Records to use: Begin

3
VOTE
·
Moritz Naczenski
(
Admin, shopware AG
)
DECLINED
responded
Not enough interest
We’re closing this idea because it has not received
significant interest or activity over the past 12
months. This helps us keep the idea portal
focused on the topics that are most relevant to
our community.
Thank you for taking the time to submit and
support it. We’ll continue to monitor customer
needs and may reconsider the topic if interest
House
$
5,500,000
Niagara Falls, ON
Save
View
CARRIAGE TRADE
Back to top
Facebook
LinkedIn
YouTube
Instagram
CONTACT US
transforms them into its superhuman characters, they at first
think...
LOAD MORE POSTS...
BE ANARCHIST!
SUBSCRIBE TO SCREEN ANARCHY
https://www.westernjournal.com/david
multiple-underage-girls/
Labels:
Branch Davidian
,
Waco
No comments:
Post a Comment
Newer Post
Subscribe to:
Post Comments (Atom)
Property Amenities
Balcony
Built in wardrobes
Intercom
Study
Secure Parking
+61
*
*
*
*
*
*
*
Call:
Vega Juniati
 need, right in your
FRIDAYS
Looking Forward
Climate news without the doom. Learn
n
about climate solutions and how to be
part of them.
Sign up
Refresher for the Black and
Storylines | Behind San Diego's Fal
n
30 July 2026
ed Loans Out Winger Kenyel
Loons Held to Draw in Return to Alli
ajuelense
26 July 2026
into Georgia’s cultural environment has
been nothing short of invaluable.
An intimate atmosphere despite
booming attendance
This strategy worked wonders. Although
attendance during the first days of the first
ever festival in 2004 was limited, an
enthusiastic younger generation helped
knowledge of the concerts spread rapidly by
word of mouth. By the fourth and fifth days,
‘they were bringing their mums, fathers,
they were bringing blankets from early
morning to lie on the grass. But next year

Records to use: End

■ To do: Reproduce the text read from each page in the data above, line for line, with no changes.

■ Exercise output:
3
VOTE
·
Moritz Naczenski
(
Admin, shopware AG
)
DECLINED
responded
Not enough interest
We’re closing this idea because it has not received
significant interest or activity over the past 12
months. This helps us keep the idea portal
focused on the topics that are most relevant to
our community.
Thank you for taking the time to submit and
support it. We’ll continue to monitor customer
needs and may reconsider the topic if interest
House
$
5,500,000
Niagara Falls, ON
Save
View
CARRIAGE TRADE
Back to top
Facebook
LinkedIn
YouTube
Instagram
CONTACT US
transforms them into its superhuman characters, they at first
think...
LOAD MORE POSTS...
BE ANARCHIST!
SUBSCRIBE TO SCREEN ANARCHY
https://www.westernjournal.com/david
multiple-underage-girls/
Labels:
Branch Davidian
,
Waco
No comments:
Post a Comment
Newer Post
Subscribe to:
Post Comments (Atom)
Property Amenities
Balcony
Built in wardrobes
Intercom
Study
Secure Parking
+61
*
*
*
*
*
*
*
Call:
Vega Juniati
 need, right in your
FRIDAYS
Looking Forward
Climate news without the doom. Learn
n
about climate solutions and how to be
part of them.
Sign up
Refresher for the Black and
Storylines | Behind San Diego's Fal
n
30 July 2026
ed Loans Out Winger Kenyel
Loons Held to Draw in Return to Alli
ajuelense
26 July 2026
into Georgia’s cultural environment has
been nothing short of invaluable.
An intimate atmosphere despite
booming attendance
This strategy worked wonders. Although
attendance during the first days of the first
ever festival in 2004 was limited, an
enthusiastic younger generation helped
knowledge of the concerts spread rapidly by
word of mouth. By the fourth and fifth days,
‘they were bringing their mums, fathers,
they were bringing blankets from early
morning to lie on the grass. But next year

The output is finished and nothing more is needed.